Conducting a feasibility pilot and full implementation of the study at the first site has provided field experience to anticipate and adapt to other logistical issues that may arise over the course of the study. For example, recruitment days will be flexible, scheduled each week depending on weather conditions to avoid days with expected low attendance (e.g., rainy days). While recall bias could be a concern for follow-up measures, prior studies have found that associations were robust to this possible bias [14, 26, 27, 30]. Use of non-specific, symptom-based, and internationally comparable outcome measures allows a pragmatic and cost-effective approach to assess numerous possible etiological causes of RWI. Further, self-reported RWI outcomes have been shown to be strongly associated with laboratory-confirmed infection due to common etiological agents of concern [70, 71]. Our negative control analysis will assess possible impacts of this bias, as the water fecal indicator bacteria levels are unlikely to be related to participants’ recall of RWI.

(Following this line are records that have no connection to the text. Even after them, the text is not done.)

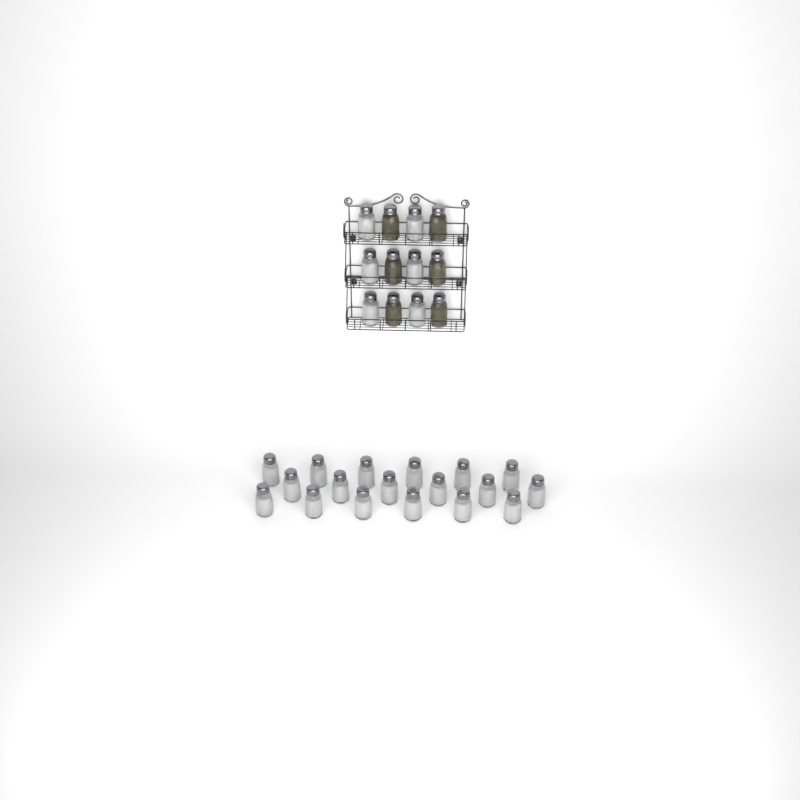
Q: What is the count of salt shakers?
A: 24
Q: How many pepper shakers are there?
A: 6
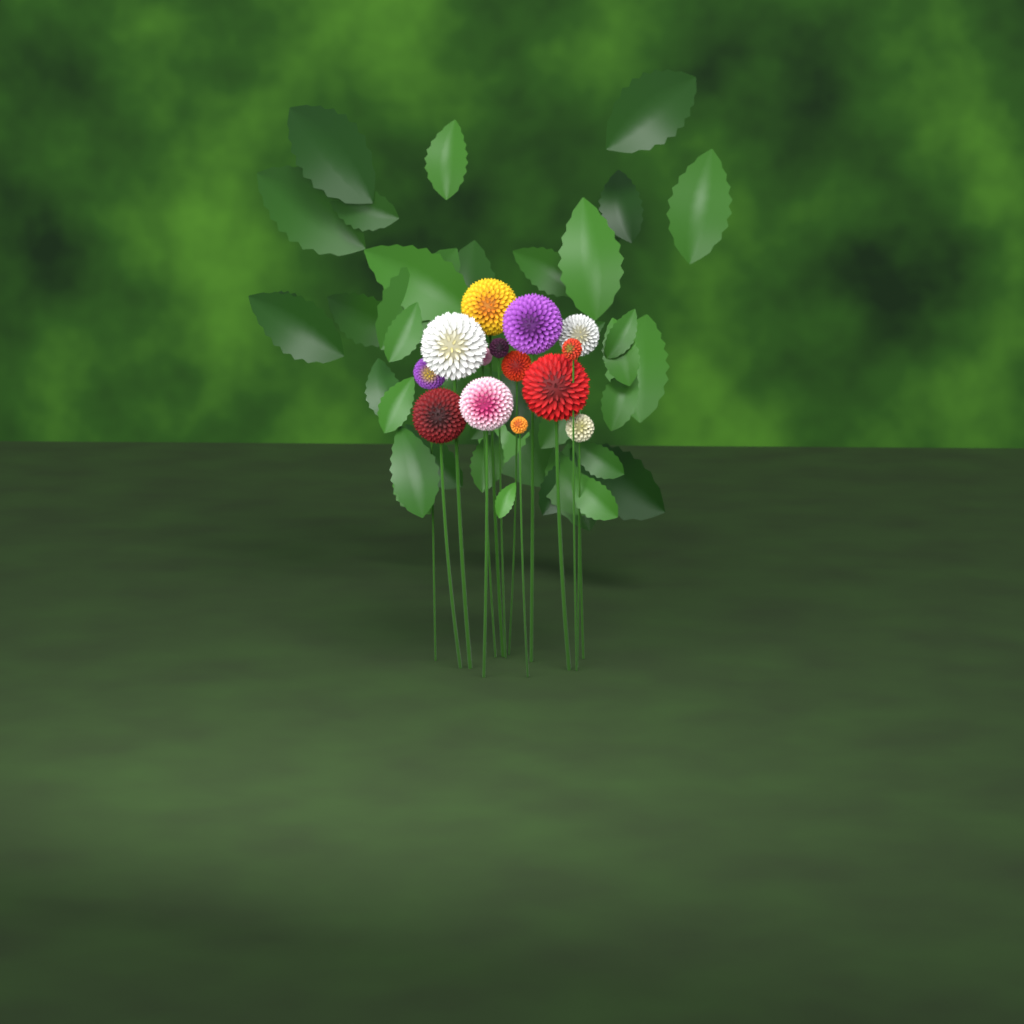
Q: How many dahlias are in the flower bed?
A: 14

This study will provide Canadian-specific data that may be used to support updates to the Canadian recreational water quality guidelines and inform policies and risk communication strategies [17]. The results can also be used to inform targeted surveillance strategies, exposure and risk assessments, and source attribution activities of Canadian enteric disease initiatives [72]. Local and provincial public and environmental health authorities can use the results to guide risk management at public beaches, including development of site-specific strategies for fecal indicator bacteria monitoring and swimming advisories. In addition, the risk perception and behaviour data from the embedded qualitative research can enhance beach water risk communication and public messaging strategies. This will help beachgoers, particularly families with young children, to make more informed decisions about when to visit the beach and how to reduce their risk of RWI (e.g., lower vs. higher risk activities).